→ Task objective
Under this line are records; the part from the line containing "262. October 9, 1909." through the line containing "vii) By the" should be repeated exactly. Please exclude pictures.
(Supplied records)
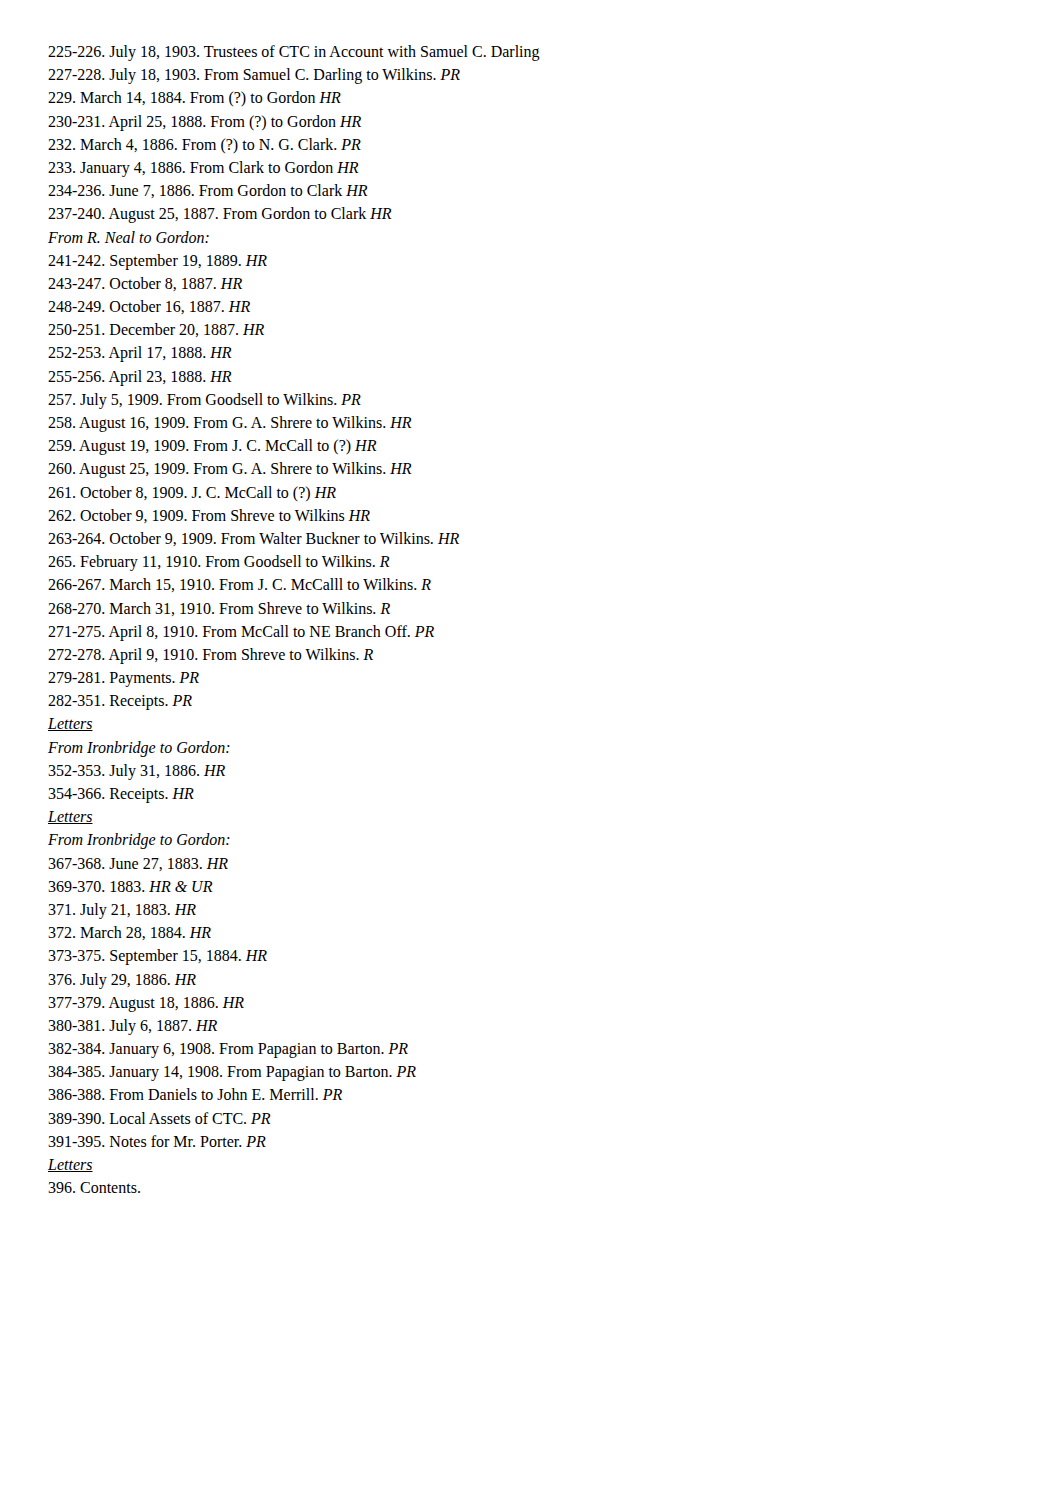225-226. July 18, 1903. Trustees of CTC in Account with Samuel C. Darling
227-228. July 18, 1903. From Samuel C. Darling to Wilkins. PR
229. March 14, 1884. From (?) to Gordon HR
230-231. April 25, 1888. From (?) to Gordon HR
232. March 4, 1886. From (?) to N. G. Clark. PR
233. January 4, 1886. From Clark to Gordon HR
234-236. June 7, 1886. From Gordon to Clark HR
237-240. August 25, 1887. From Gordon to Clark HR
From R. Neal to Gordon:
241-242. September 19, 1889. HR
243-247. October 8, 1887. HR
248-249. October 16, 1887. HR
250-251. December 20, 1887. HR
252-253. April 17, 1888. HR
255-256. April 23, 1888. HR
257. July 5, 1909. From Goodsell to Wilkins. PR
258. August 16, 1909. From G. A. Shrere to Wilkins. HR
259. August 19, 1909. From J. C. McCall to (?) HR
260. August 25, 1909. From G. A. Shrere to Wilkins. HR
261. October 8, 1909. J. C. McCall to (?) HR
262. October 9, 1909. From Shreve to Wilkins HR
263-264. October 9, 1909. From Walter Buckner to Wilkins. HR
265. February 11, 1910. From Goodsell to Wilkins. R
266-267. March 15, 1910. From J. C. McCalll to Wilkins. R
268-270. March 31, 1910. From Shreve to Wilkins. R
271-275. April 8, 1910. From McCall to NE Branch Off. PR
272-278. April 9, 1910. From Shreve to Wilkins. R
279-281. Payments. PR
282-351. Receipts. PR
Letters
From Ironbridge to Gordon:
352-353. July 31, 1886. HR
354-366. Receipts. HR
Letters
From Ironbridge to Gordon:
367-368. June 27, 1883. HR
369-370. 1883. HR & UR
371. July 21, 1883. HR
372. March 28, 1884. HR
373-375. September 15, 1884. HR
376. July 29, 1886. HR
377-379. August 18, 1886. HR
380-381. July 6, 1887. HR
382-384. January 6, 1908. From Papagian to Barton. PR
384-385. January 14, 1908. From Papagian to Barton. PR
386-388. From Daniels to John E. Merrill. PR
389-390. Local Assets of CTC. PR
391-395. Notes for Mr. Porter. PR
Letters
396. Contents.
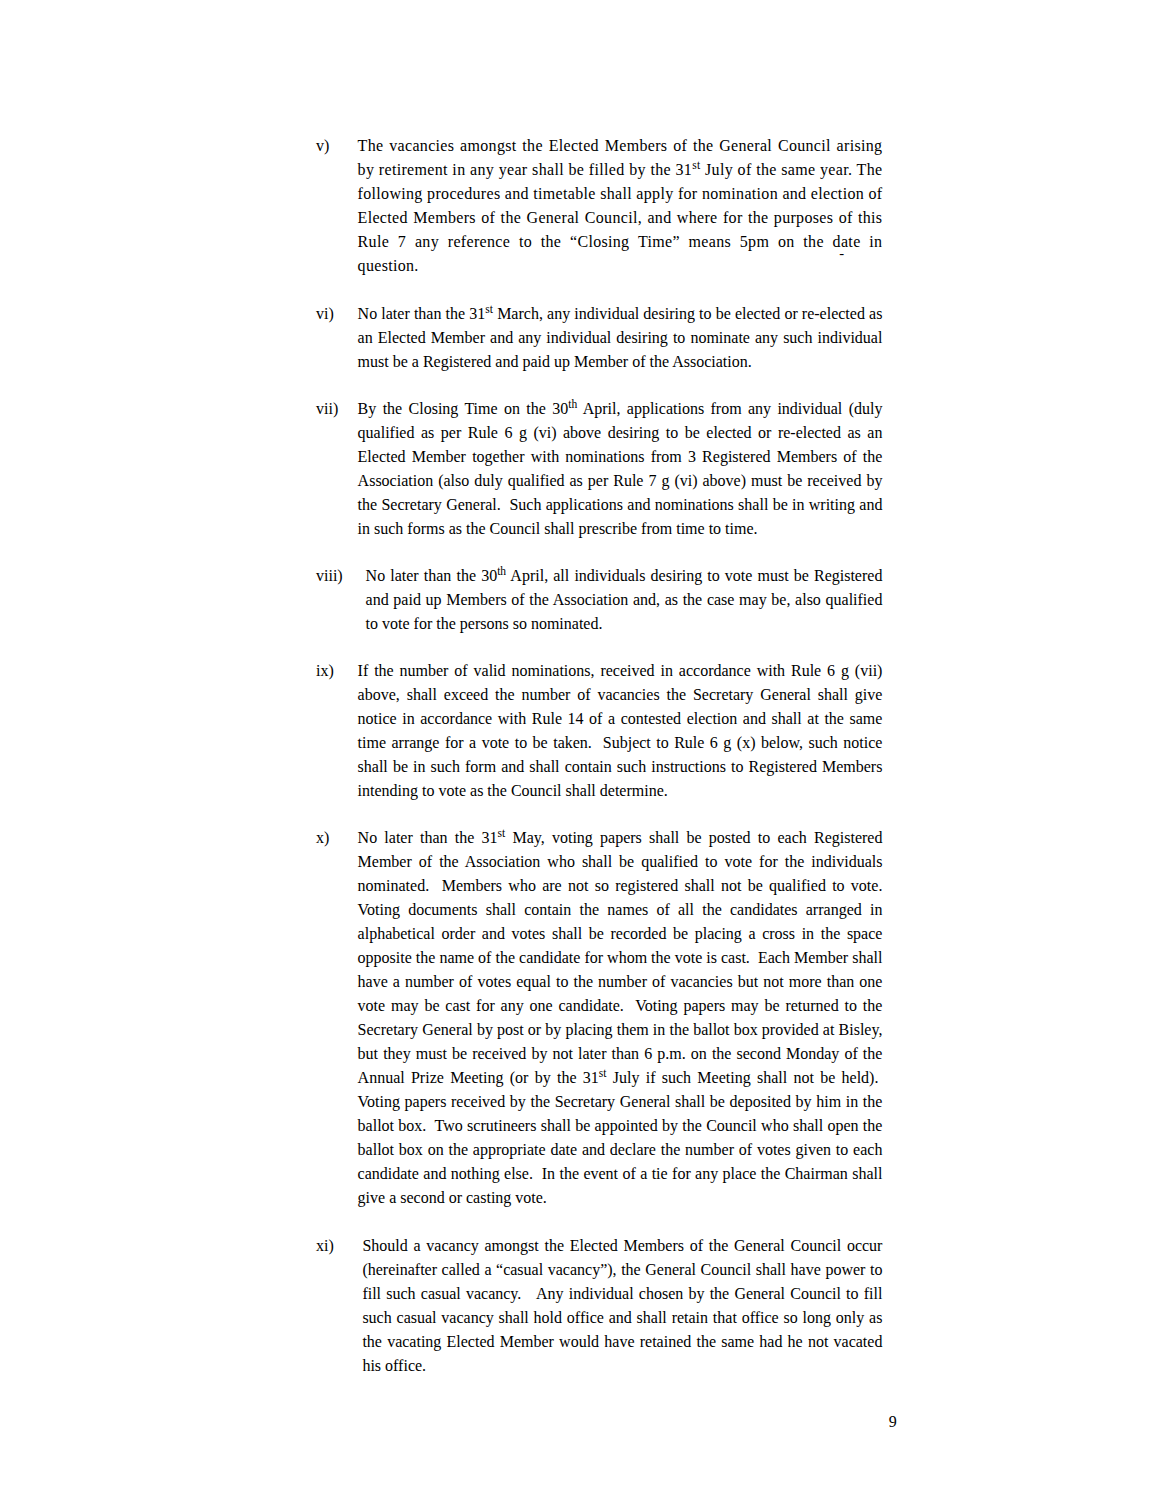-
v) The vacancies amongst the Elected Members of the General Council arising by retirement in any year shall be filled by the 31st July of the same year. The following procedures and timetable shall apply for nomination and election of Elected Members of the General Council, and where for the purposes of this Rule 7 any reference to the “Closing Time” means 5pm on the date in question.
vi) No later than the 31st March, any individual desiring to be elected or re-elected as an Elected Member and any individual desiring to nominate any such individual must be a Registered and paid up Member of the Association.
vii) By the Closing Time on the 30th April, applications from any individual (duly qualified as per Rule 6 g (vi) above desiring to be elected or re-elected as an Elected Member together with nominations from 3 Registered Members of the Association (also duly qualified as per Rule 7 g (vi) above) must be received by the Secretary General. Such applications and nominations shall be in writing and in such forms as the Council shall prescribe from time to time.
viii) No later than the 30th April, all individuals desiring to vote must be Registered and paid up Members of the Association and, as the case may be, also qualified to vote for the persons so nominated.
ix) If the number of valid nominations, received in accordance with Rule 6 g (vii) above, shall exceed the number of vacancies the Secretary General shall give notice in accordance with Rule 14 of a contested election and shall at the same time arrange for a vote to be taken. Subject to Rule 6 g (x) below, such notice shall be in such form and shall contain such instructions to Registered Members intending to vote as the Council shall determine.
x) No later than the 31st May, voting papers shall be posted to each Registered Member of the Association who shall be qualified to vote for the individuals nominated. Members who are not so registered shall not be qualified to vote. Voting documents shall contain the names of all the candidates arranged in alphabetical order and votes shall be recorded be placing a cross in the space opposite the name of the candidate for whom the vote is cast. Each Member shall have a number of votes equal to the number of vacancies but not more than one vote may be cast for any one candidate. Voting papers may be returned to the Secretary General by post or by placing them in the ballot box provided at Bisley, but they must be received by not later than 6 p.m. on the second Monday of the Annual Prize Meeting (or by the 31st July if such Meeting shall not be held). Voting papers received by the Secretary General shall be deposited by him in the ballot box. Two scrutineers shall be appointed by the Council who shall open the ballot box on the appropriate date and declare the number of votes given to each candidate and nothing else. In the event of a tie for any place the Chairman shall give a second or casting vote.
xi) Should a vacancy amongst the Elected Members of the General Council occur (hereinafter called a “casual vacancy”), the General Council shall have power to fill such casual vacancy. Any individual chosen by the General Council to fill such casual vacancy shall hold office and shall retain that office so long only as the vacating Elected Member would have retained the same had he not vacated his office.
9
(End Supplied records)
(Supplied records)
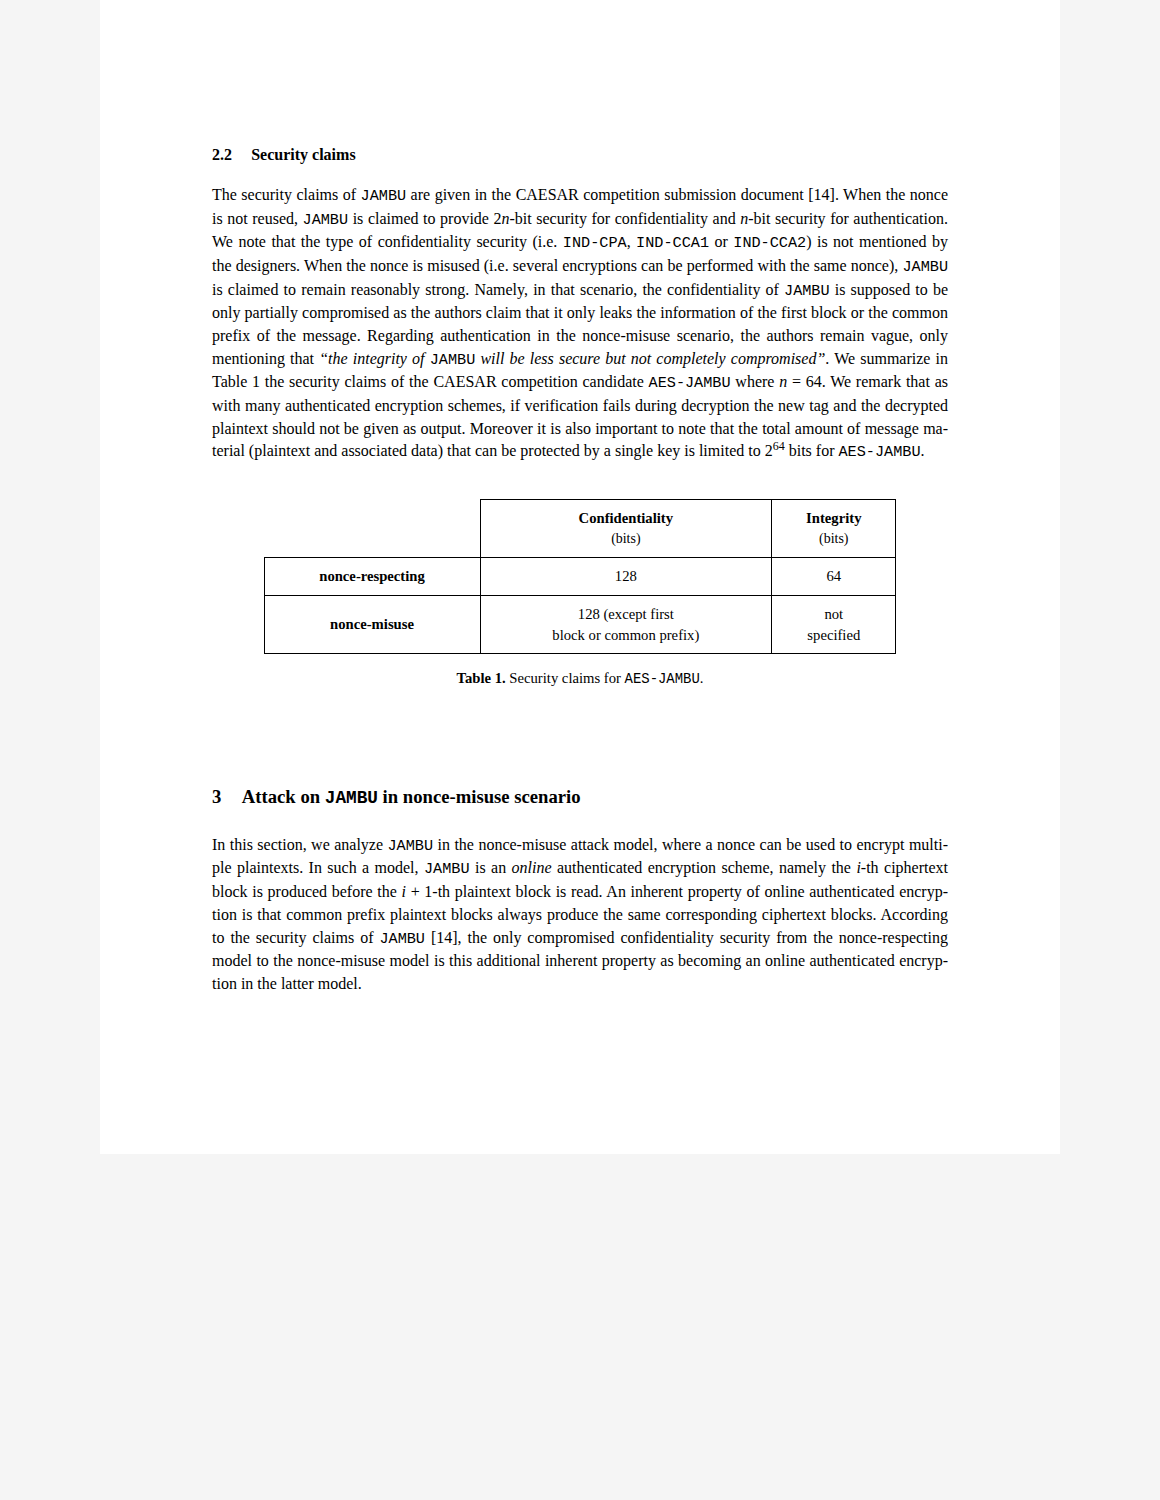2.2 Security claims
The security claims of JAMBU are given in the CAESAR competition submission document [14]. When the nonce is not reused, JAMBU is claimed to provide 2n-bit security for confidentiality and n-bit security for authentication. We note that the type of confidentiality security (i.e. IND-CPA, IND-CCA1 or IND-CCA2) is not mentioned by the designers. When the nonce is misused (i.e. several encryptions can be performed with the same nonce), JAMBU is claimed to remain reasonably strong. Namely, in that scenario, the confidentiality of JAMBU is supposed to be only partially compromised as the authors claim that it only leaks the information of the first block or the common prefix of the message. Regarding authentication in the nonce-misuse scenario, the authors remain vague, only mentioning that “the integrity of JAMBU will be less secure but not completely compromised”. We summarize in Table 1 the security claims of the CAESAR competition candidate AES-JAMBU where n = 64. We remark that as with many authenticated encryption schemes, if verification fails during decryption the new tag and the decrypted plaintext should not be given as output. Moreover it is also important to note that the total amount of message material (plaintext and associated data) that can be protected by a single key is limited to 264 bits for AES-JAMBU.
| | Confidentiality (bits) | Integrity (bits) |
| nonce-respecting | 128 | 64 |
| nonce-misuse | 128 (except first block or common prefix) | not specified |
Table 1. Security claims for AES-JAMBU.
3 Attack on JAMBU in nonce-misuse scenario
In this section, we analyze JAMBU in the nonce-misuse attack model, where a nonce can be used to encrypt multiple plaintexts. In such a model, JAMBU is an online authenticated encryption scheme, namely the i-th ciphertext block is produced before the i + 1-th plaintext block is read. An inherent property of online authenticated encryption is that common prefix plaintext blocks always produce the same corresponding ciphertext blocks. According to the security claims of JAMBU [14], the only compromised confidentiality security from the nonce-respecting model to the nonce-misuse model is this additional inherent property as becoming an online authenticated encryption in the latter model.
(End Supplied records)
(Supplied records)
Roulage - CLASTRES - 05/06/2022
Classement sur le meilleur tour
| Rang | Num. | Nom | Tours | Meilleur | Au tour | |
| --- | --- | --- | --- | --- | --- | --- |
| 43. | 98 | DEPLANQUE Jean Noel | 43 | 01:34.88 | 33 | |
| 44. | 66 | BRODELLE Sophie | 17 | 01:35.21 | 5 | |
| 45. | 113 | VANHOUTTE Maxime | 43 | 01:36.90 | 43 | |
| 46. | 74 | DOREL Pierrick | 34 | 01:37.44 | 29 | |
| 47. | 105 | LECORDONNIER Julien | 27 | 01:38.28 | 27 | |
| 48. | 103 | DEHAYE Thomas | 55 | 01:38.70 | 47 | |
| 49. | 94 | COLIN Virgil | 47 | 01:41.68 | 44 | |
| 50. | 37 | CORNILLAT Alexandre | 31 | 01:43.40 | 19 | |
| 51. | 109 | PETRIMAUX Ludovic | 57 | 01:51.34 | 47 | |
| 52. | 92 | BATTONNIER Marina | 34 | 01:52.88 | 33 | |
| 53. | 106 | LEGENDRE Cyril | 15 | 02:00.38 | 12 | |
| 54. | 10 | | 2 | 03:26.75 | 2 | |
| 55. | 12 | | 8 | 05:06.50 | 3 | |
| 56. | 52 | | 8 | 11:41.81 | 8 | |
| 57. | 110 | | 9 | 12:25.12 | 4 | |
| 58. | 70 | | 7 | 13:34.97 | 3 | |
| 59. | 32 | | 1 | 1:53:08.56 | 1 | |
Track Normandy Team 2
(End Supplied records)
→ Task result
262. October 9, 1909. From Shreve to Wilkins HR
263-264. October 9, 1909. From Walter Buckner to Wilkins. HR
265. February 11, 1910. From Goodsell to Wilkins. R
266-267. March 15, 1910. From J. C. McCalll to Wilkins. R
268-270. March 31, 1910. From Shreve to Wilkins. R
271-275. April 8, 1910. From McCall to NE Branch Off. PR
272-278. April 9, 1910. From Shreve to Wilkins. R
279-281. Payments. PR
282-351. Receipts. PR
Letters
From Ironbridge to Gordon:
352-353. July 31, 1886. HR
354-366. Receipts. HR
Letters
From Ironbridge to Gordon:
367-368. June 27, 1883. HR
369-370. 1883. HR & UR
371. July 21, 1883. HR
372. March 28, 1884. HR
373-375. September 15, 1884. HR
376. July 29, 1886. HR
377-379. August 18, 1886. HR
380-381. July 6, 1887. HR
382-384. January 6, 1908. From Papagian to Barton. PR
384-385. January 14, 1908. From Papagian to Barton. PR
386-388. From Daniels to John E. Merrill. PR
389-390. Local Assets of CTC. PR
391-395. Notes for Mr. Porter. PR
Letters
396. Contents.
-
v) The vacancies amongst the Elected Members of the General Council arising by retirement in any year shall be filled by the 31st July of the same year. The following procedures and timetable shall apply for nomination and election of Elected Members of the General Council, and where for the purposes of this Rule 7 any reference to the “Closing Time” means 5pm on the date in question.
vi) No later than the 31st March, any individual desiring to be elected or re-elected as an Elected Member and any individual desiring to nominate any such individual must be a Registered and paid up Member of the Association.
vii) By the Closing Time on the 30th April, applications from any individual (duly qualified as per Rule 6 g (vi) above desiring to be elected or re-elected as an Elected Member together with nominations from 3 Registered Members of the Association (also duly qualified as per Rule 7 g (vi) above) must be received by the Secretary General. Such applications and nominations shall be in writing and in such forms as the Council shall prescribe from time to time.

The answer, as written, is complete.